Forum Discussion

mlanghorst's avatar
Icon for Nimbostratus rankNimbostratus
May 23, 2023

Client Cert authentication for specific url issues. curl breaks

I have an odd use case, moved a site from Apache that had a Location setting that would require client authentication for only a specific uri "/transout", and not prompt for a cert for any other requests.

So I created a rather simple APM policy of "On Demand Cert Auth" and a Variable Assign to log the user request in the APM policy.

Then in an irule:
if { [string tolower [HTTP::path]] contains "/transout" } {
HTTP::header insert "clientless-mode" 1
ACCESS::enable} ACCESS::disable

This works fine for a browser,  but curl just breaks on a 302 to my.policy, even with a -L to follow redirects, then to a /my.logout.php3?errorcode=19.  The apm log only logs that there's a new session from Clientip.  Log statements on the fail branch of on-demand cert auth don't execute.

Is there a better way to protect only that /transout url?

3 Replies

  • What curl command are you trying to run? Presume that with /transout as the path in the request, you are presenting the certificate via curl as well?

























  • Command, with just the domain changed:
    curl -v -k -L --cert ./mlanghorst_cert.pem --key mlanghorst_key.pem

    Executing this against a Virtual server that requires client cert for all requests works fine.  Also, in the APM log all I see is that a new session was established.  In the APM policy, I have log statements for both success and failure branches of the On Demand Cert, but neither are executed.

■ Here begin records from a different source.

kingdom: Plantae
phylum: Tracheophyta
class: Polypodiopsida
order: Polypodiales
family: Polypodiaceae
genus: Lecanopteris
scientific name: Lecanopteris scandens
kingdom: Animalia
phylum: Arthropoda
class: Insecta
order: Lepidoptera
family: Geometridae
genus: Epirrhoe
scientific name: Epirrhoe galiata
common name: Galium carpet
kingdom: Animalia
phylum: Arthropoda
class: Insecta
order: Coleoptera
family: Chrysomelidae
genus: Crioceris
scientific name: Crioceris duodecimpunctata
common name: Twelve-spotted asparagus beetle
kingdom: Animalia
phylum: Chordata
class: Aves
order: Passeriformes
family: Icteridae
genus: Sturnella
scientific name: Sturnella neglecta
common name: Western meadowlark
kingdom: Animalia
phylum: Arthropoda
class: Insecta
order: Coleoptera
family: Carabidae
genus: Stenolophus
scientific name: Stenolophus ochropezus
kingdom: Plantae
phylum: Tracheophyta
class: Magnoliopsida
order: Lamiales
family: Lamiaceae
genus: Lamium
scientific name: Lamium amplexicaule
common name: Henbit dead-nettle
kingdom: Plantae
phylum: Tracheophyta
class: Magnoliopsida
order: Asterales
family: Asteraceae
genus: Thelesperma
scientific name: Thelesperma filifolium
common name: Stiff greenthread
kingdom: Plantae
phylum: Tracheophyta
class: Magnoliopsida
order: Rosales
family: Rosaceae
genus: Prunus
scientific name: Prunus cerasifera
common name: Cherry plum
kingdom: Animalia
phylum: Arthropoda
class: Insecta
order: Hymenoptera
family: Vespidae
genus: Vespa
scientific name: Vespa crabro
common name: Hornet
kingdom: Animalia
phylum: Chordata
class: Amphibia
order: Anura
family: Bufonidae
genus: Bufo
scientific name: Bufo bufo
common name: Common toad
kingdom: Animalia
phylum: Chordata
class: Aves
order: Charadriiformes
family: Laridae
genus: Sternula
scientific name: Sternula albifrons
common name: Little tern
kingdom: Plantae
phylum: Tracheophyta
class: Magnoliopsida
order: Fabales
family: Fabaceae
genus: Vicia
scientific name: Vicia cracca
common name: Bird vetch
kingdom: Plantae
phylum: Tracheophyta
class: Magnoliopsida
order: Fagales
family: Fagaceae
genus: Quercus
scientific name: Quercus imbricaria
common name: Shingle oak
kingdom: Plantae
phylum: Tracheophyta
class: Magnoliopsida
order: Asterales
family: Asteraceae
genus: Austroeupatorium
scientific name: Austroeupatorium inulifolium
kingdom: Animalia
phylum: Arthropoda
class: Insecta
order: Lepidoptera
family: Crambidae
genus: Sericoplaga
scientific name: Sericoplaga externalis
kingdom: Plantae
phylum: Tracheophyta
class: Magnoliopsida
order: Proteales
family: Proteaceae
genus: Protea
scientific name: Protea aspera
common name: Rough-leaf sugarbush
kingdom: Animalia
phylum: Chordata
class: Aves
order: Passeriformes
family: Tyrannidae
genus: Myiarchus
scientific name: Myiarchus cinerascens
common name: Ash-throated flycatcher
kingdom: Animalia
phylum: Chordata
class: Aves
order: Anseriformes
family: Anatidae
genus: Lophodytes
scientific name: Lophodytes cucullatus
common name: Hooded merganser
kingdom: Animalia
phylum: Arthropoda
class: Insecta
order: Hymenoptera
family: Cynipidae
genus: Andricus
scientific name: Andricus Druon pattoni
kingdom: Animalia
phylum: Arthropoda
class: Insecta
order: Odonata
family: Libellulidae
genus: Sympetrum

  • Don't have access to full desktop/laptop because still at Red Hat conference. However, I would double check the following:

    - iRule appears to be missing the the else clause. Essentially you are issueing the if statement and then disabling APM on that particular path, but right afterward you are re-enabling it again. So this may need to be restructured.

    - There are 2 different APM policies. One is session based and generally used to authenticate the user to a resource. The other is a per request policy. The later may be more appropriate as you want to check user access on each HTTP/HTTPS request and selectively permit/deny access.

    Hope this at least helps to reframe the issue and provide some ideas for further troubleshooting.